Si, de ce point de vue, le fait que le salarié a effectué son préavis n’a aucune répercussion, il en est autrement en ce qui concerne les droits du salarié relativement à l’indemnité compensatrice de préavis.
Pour comprendre cette décision, il convient d’abord de préciser que la prise d’acte produisant les effets d’un licenciement sans cause réelle et sérieuse permet au salarié de bénéficier des indemnités de rupture afférentes à ce type de licenciement(1).
En effet, en principe la prise d’acte produisant les effets d’un licenciement sans cause réelle et sérieuse permet, notamment, au salarié de bénéficier de l’indemnité compensatrice de préavis et des congés payés afférents(2).
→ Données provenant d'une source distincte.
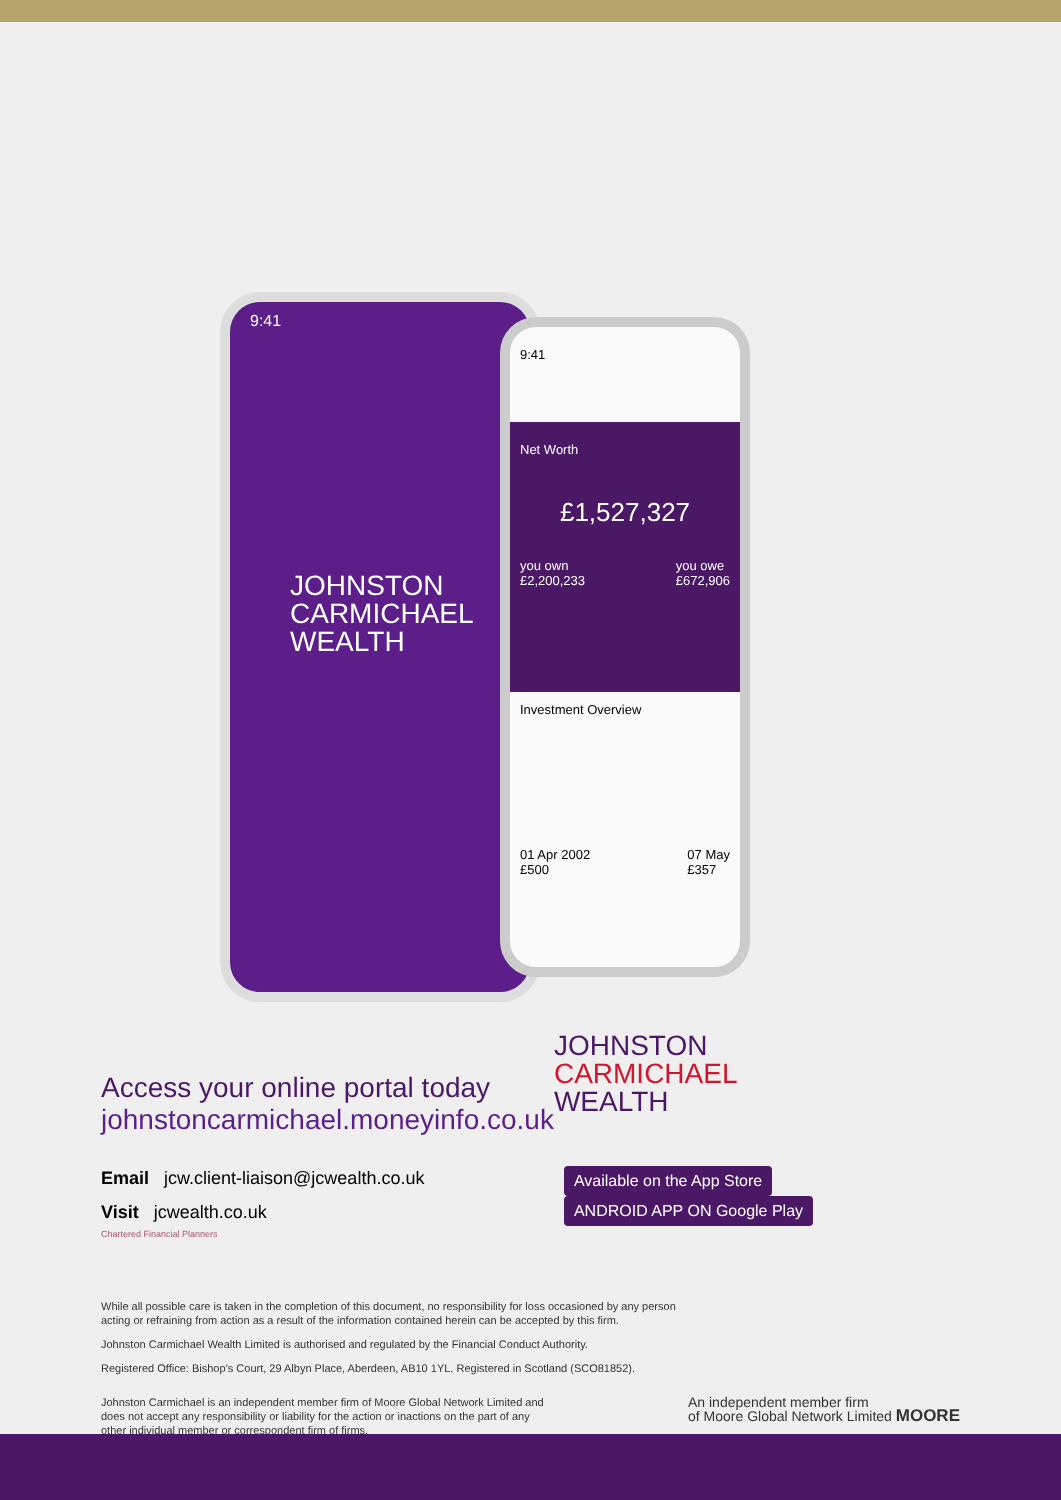9:41
JOHNSTON
CARMICHAEL
WEALTH
9:41
Net Worth
£1,527,327
you own
£2,200,233 you owe
£672,906
Investment Overview
01 Apr 2002
£500 07 May
£357
Access your online portal today
johnstoncarmichael.moneyinfo.co.uk
Email jcw.client-liaison@jcwealth.co.uk
Visit jcwealth.co.uk
Chartered Financial Planners
JOHNSTON
CARMICHAEL
WEALTH
Available on the App Store ANDROID APP ON Google Play
While all possible care is taken in the completion of this document, no responsibility for loss occasioned by any person
acting or refraining from action as a result of the information contained herein can be accepted by this firm.
Johnston Carmichael Wealth Limited is authorised and regulated by the Financial Conduct Authority.
Registered Office: Bishop’s Court, 29 Albyn Place, Aberdeen, AB10 1YL. Registered in Scotland (SCO81852).
Johnston Carmichael is an independent member firm of Moore Global Network Limited and
does not accept any responsibility or liability for the action or inactions on the part of any
other individual member or correspondent firm of firms.
An independent member firm
of Moore Global Network Limited MOORE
Cependant, une exception existe : le fait que le salarié a effectué son préavis le prive de l’indemnité compensatrice de préavis et ce, quand bien même la rupture du contrat est intervenue dans le cadre d’une prise d’acte produisant les effets d’un licenciement sans cause réelle et sérieuse.
Cette décision n’est pas surprenante et n’est que le prolongement d’une décision antérieure par laquelle les juges avaient décidé que l’indemnité devait « correspondre au solde du préavis non exécuté » et que « les juges du fond doivent amputer le montant théorique de l’indemnité au montant de salaires versés durant le préavis effectivement accompli par le salarié »(3).
Conseil :
Par principe, l’indemnité compensatrice de préavis devra être versée au salarié ayant pris acte de la rupture de son contrat de travail lorsque celle-ci est requalifiée en licenciement sans cause réelle et sérieuse. Cependant, dès lors que le préavis est effectué par le salarié, cette indemnité ne devra pas lui être payée.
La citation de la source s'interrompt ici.